TRY IT |
Copy every line from the material below that holds "lines".

::::

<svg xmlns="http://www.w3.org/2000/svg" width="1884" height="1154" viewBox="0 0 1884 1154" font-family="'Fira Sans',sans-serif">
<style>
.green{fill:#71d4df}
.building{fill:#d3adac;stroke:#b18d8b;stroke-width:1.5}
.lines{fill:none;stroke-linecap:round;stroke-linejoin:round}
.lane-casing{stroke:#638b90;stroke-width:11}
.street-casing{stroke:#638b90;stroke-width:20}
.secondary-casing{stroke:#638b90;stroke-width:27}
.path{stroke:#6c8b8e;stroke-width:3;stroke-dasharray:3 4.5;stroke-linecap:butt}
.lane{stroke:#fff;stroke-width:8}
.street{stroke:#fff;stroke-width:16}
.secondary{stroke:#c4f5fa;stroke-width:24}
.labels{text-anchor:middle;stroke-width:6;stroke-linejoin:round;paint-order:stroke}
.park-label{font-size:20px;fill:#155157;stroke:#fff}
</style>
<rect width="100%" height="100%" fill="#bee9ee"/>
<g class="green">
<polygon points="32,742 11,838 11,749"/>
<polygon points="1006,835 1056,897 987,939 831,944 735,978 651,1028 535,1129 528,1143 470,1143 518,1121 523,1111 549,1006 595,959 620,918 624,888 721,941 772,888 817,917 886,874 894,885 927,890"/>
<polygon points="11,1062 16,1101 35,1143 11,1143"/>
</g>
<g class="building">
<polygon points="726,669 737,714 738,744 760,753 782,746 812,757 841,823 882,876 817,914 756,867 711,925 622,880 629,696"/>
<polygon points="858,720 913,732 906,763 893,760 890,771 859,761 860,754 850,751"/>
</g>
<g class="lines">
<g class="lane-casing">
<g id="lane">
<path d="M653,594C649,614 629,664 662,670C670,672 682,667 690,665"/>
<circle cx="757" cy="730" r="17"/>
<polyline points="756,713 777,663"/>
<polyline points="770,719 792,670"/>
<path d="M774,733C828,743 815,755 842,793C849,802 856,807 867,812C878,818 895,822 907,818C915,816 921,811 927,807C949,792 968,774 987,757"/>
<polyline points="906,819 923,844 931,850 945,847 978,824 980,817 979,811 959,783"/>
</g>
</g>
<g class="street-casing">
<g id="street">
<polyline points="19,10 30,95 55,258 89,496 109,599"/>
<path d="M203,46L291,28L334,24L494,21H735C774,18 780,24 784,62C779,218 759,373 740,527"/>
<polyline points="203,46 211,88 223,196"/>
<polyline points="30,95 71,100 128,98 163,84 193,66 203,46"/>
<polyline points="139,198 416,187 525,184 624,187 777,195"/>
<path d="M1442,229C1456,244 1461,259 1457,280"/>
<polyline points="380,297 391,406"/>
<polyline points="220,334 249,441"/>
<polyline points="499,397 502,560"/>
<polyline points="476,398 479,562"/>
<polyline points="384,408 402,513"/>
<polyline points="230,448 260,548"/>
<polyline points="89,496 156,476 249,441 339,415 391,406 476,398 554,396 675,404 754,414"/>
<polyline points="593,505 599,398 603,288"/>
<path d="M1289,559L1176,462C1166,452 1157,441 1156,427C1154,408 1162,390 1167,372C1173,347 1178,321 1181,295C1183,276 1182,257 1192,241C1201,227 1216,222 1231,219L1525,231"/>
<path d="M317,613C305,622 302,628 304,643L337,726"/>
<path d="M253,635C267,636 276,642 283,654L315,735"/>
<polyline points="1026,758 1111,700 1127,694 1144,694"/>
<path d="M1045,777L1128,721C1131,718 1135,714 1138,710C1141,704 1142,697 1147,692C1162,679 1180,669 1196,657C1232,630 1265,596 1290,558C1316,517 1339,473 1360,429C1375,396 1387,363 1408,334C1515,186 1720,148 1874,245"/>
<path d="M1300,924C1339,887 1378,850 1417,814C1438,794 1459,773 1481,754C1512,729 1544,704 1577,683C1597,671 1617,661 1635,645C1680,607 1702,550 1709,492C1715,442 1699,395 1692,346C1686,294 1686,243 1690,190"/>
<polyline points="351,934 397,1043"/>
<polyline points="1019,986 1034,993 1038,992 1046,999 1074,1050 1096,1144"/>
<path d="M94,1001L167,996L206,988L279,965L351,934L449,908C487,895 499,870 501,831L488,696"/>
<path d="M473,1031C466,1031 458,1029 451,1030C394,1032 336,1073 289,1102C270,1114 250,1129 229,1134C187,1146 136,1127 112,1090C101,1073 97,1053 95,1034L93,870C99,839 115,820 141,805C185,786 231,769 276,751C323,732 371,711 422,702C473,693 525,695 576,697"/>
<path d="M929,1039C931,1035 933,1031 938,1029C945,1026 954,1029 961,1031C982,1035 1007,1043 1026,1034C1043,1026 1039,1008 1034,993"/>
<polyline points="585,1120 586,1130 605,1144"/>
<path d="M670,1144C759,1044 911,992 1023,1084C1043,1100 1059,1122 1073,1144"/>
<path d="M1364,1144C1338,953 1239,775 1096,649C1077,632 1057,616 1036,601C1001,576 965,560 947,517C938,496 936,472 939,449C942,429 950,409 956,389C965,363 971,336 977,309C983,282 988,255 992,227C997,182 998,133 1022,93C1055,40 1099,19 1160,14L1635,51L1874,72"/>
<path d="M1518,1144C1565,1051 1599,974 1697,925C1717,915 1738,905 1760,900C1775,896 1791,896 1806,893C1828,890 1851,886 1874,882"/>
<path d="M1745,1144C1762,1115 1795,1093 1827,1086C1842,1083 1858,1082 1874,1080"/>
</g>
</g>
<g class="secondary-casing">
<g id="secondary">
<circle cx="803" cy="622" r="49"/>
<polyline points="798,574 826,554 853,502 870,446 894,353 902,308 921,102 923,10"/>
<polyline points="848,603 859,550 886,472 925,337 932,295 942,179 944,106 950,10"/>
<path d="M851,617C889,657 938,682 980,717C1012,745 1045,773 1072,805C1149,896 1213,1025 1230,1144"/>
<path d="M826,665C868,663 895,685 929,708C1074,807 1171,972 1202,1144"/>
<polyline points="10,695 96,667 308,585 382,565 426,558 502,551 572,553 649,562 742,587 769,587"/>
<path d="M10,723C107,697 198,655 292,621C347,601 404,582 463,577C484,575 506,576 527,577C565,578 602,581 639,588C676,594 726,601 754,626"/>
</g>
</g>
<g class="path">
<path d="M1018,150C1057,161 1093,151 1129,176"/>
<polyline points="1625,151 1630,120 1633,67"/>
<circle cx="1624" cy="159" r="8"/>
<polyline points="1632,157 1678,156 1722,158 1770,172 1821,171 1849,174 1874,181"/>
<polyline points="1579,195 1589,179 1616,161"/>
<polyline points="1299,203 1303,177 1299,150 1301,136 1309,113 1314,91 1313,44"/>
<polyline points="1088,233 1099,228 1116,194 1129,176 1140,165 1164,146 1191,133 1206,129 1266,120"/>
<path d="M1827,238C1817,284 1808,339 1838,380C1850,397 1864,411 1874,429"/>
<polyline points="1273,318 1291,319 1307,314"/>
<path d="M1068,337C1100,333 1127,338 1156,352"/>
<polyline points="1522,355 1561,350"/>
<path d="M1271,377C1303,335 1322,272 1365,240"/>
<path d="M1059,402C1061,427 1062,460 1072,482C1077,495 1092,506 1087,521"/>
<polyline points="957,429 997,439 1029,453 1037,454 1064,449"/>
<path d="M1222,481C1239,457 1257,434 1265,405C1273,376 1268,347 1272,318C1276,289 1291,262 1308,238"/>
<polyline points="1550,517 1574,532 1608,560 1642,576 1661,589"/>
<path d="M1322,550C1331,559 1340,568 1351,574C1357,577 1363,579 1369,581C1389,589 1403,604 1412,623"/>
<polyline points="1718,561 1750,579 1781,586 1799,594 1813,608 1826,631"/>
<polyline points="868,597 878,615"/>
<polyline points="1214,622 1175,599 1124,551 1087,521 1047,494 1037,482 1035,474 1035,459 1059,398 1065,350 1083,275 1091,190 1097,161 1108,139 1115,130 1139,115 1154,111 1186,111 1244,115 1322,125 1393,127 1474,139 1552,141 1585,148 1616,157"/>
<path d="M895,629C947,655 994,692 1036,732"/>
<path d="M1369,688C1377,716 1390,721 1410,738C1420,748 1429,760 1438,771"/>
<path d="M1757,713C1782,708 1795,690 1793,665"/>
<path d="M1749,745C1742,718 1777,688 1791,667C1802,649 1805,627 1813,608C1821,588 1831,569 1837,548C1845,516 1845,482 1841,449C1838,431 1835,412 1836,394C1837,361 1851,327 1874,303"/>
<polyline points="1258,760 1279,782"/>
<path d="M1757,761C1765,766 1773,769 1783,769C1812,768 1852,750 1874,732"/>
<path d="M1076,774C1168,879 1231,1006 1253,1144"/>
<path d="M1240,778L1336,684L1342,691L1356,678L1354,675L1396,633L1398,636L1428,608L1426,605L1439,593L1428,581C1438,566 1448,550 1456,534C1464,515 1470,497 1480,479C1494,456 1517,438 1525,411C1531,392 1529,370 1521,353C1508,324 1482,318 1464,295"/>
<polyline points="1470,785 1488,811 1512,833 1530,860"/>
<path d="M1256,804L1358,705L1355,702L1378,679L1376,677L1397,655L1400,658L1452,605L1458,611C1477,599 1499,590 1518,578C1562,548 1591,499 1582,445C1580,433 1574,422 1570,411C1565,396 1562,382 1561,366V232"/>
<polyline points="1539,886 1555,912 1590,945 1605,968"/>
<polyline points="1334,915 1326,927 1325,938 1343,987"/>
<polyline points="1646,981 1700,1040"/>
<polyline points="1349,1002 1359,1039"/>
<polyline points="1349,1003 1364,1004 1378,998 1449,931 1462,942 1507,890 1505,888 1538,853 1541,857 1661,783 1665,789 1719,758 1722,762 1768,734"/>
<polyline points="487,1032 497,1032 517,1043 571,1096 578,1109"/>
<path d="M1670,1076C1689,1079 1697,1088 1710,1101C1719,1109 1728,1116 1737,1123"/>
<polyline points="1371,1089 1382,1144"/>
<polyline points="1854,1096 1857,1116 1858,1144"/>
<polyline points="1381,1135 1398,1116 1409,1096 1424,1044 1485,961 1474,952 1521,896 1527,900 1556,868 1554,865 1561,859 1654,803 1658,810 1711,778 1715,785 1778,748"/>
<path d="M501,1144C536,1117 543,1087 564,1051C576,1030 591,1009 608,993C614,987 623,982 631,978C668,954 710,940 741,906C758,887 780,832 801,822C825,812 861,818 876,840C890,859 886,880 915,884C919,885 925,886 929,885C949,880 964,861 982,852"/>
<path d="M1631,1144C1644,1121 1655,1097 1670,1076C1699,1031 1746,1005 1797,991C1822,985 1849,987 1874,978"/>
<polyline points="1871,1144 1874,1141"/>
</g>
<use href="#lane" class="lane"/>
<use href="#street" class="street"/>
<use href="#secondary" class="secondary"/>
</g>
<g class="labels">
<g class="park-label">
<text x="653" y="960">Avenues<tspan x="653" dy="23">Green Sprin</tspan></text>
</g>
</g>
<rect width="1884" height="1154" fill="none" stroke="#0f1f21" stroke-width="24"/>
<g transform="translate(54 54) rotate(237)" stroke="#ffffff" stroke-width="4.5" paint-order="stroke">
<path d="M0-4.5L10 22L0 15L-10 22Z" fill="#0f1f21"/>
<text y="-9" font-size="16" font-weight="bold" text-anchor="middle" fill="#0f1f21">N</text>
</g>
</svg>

::::

SOLUTION BELOW |
.lines{fill:none;stroke-linecap:round;stroke-linejoin:round}
<g class="lines">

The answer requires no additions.